Allah'ın ilmini ispat etmek için bir delile
ihtiyaç yoktur. Alemdeki nizam, hikmet sahibi bir bileni iktizâ eder.
İlim sıfatının kainata taalluku vardır. O'nun
ilmi, varlığı caiz olana ve mümkün olana taalluk ettiği
gibi, müstahîl (imkansız) olana da taalluk eder. Hiç bir şey
ilim sıfatının taallukundan hariç olamaz. ilmin taalluku
vukûa tabidir. Yani ilim tasavvuru vakıa ve gayrı vakıa
şâmildir. İlim sıfatı, iradeden başkadır.
Makdûrâtın muhassısı (tahsis edicisi) değildir.
Malum asıldır; ilim, malumatın süreti ve hikayesidir. Bir
şeyin suret ve hikayesi o şeyin fer'i (bölümü)dir. İlim
malumdan mukaddem (önde) olursa, ona ilm-i fiilî denir. Cenab-ı
Hakk'ın masnuata (sonradan ortaya çıkmış şeylere)
ait ilm-i ilâhîsi, ilm-i fiilîdir. İlim sıfatı, vücut
gibi mütekâmil bir sıfattır. Vacibin varlığı için
gereklidir. Cenab-ı Hakk, zâtı ve sıfat-ı barı
gibi vacibleri, şerîk-i barı gibi mümtenîleri -mevcut olsun
veya olmasın bilir. Madum olan şeylerin mevcut olacak (varlık
alemine çıkacak) ve mevcut olmayacak (varlık alemine çıkmayacak)
kısımlarını tam ayrıntılarıyla bilir.
Madumlar sonsuz olduğuna göre Allah'ın ilmi de sonsuzdur.

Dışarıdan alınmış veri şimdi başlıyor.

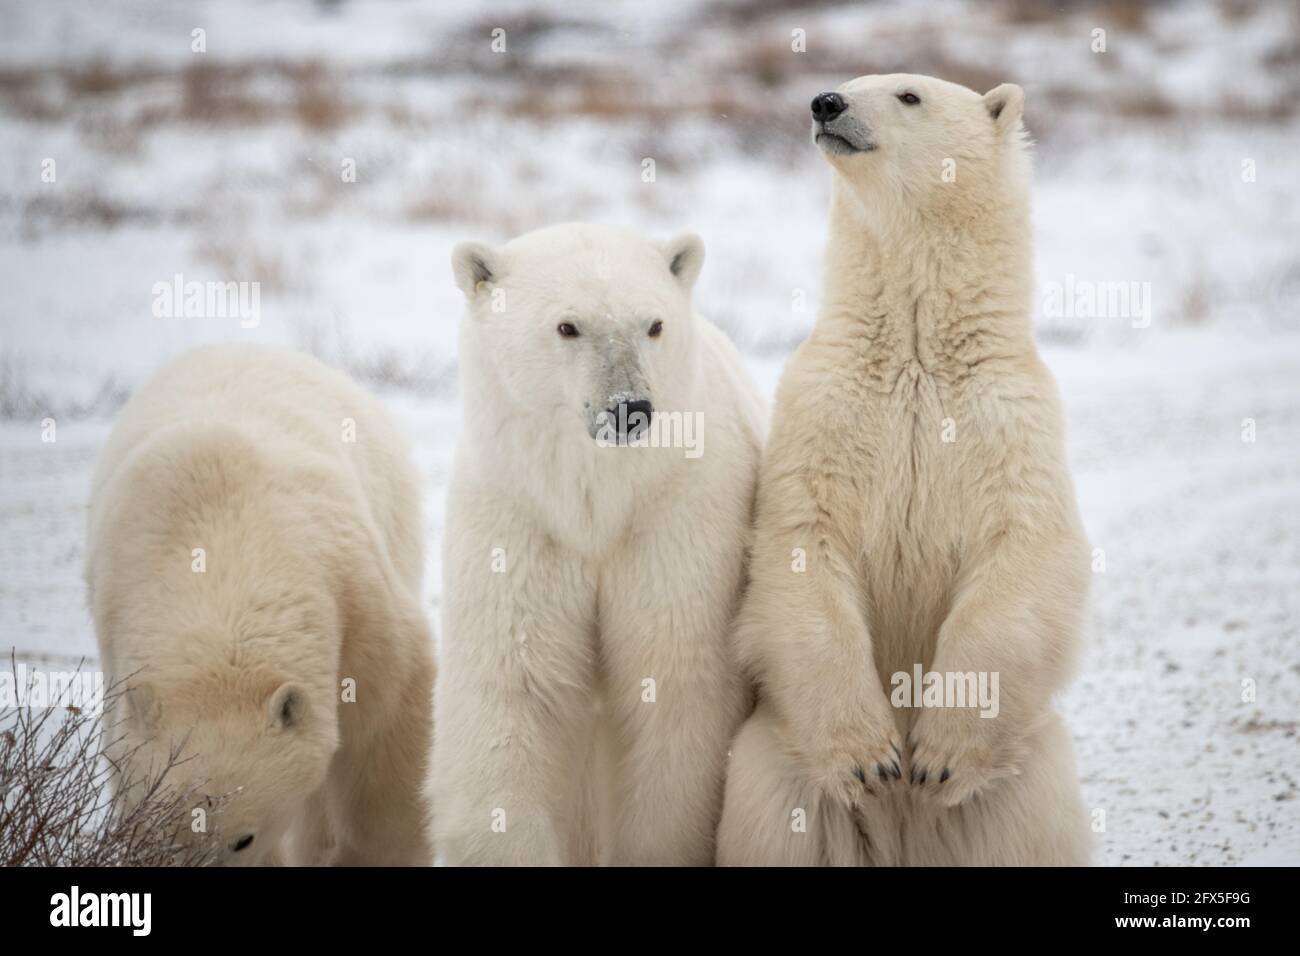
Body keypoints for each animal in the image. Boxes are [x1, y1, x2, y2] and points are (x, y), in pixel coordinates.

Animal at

Malumat müteceddit (yenilenen) oldukça ilm-i ilâhînin de taalluku
yenilenir. Böylelikle eşyanın cüziyatı (ayrıntıları)
da Allah'ın ilmi kapsamına girer. Aynaya yansıyan
şekil ve suretlerin değişmesi, aynının
değişmiş olduğu anlamına gelmediği gibi,
Allah'ın ilminin taalluku, O'nun gerçek bir sıfatı olan
ilminin de değişmiş olmasını gerektirmez.
Binaenaleyh Allah'ın ilminin taalluku ezelîdir. O'nun ilmi zatından
başka bir şeye muhtaç değildir (İsmail Hakkı
İzmirli, Yeni tım-i Kelâm, 105-107).